Erdogan had earlier said that the passenger plane was forced to land in Ankara due to suspicions that Russia was breaching an arms embargo on Syria.
Moscow has also accused Turkey of jeopardizing the lives of Russian passengers by using the military to intercept the plane.
Turkish Foreign Minister Ahmet Davutoglu said the nation was determined to stop any transfer of weapons to Syria through its airspace, the report said.
Russia's state arms export agency Rosoboronexport said it had no information about the cargo and denied it had any connection with the flight or anything on board, BBC reported.
Tensions between Syria and Turkey had already been running high due to cross-border shelling between the two neighbors, when the Syrian jet was forced to land in Turkey and was searched Wednesday, which Damascus condemned as “piracy” that stood in violation of the international law.
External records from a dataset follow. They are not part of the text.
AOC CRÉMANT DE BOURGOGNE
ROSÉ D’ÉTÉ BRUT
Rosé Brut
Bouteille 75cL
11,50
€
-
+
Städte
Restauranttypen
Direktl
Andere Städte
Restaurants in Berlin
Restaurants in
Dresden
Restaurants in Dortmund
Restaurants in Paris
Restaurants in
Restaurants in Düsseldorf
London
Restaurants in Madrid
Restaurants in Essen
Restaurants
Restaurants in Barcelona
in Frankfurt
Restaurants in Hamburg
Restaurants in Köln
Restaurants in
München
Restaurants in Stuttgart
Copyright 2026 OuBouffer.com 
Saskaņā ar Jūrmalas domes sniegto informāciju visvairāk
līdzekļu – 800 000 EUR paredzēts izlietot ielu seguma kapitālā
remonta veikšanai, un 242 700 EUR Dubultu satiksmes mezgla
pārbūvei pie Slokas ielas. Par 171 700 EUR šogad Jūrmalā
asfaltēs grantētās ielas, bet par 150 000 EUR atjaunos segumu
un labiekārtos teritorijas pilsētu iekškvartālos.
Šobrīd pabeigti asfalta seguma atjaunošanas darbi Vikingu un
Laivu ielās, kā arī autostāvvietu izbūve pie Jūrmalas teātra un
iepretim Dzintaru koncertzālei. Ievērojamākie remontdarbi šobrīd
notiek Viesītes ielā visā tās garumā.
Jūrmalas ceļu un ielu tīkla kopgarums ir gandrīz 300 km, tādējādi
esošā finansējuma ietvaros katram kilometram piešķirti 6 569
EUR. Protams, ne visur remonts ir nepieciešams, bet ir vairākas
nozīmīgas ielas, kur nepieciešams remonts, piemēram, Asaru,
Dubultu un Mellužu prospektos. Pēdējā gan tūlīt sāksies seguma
The aircraft was allowed to leave Ankara early Thursday.
Shelling from within Syria killed five Turkish civilians last week, while Turkey responded by firing into Syria for the first time since the uprising against President Bashar al-Assad which began last year, BBC reported.
French President Francois Hollande on Thursday warned of the risks posed by the rising tensions between the two neighbors, amid fears that the Syrian civil war could turn into a regional conflict.
"It's a risk, and Turkey has been especially restrained," Hollande told French television and radio, AFP reported. "I welcome the attitude of its leaders because there have been aggressions and provocations."
On the ground, a powerful blast rocked the military justice building in Damascus, the Syrian Observatory for Human Rights said. The fighting between Syrian rebels and the military continued Friday with least 87 Syrian soldiers reported killed over Thursday, the highest military death toll in a day since the beginning of the conflict.
UN-Arab League peace envoy Lakhdar Brahimi held talks with officials in Saudi Arabia, which called for Assad to quit and supports the rebels.